_What to do_
The records below must be copied in full; omit the images.

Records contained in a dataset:
========
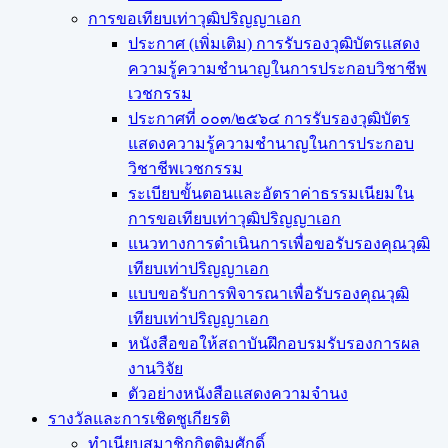
การขอเทียบเท่า​วุฒิปริญญา​เอก
ประกาศ (เพิ่มเติม) การรับรองวุฒิบัตรแสดง
ความรู้ความชำนาญในการประกอบวิชาชีพ
เวชกรรม
ประกาศที่ ๐๐๓/๒๕๖๔ การรับรองวุฒิบัตร
แสดงความรู้ความชำนาญในการประกอบ
วิชาชีพเวชกรรม
ระเบียบขั้นตอนและอัตราค่าธรรมเนียมใน
การขอเทียบเท่าวุฒิปริญญาเอก
แนวทางการดำเนินการเพื่อขอรับรองคุณวุฒิ
เทียบเท่าปริญญาเอก
แบบขอรับการพิจารณาเพื่อรับรองคุณวุฒิ
เทียบเท่าปริญญาเอก
หนังสือขอให้สถาบันฝึกอบรมรับรองการผล
งานวิจัย
ตัวอย่างหนังสือแสดงความจำนง
รางวัลและการเชิดชูเกียรติ
ทำเนียบสมาชิกกิตติมศักดิ์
========
_Response below_
การขอเทียบเท่า​วุฒิปริญญา​เอก
ประกาศ (เพิ่มเติม) การรับรองวุฒิบัตรแสดง
ความรู้ความชำนาญในการประกอบวิชาชีพ
เวชกรรม
ประกาศที่ ๐๐๓/๒๕๖๔ การรับรองวุฒิบัตร
แสดงความรู้ความชำนาญในการประกอบ
วิชาชีพเวชกรรม
ระเบียบขั้นตอนและอัตราค่าธรรมเนียมใน
การขอเทียบเท่าวุฒิปริญญาเอก
แนวทางการดำเนินการเพื่อขอรับรองคุณวุฒิ
เทียบเท่าปริญญาเอก
แบบขอรับการพิจารณาเพื่อรับรองคุณวุฒิ
เทียบเท่าปริญญาเอก
หนังสือขอให้สถาบันฝึกอบรมรับรองการผล
งานวิจัย
ตัวอย่างหนังสือแสดงความจำนง
รางวัลและการเชิดชูเกียรติ
ทำเนียบสมาชิกกิตติมศักดิ์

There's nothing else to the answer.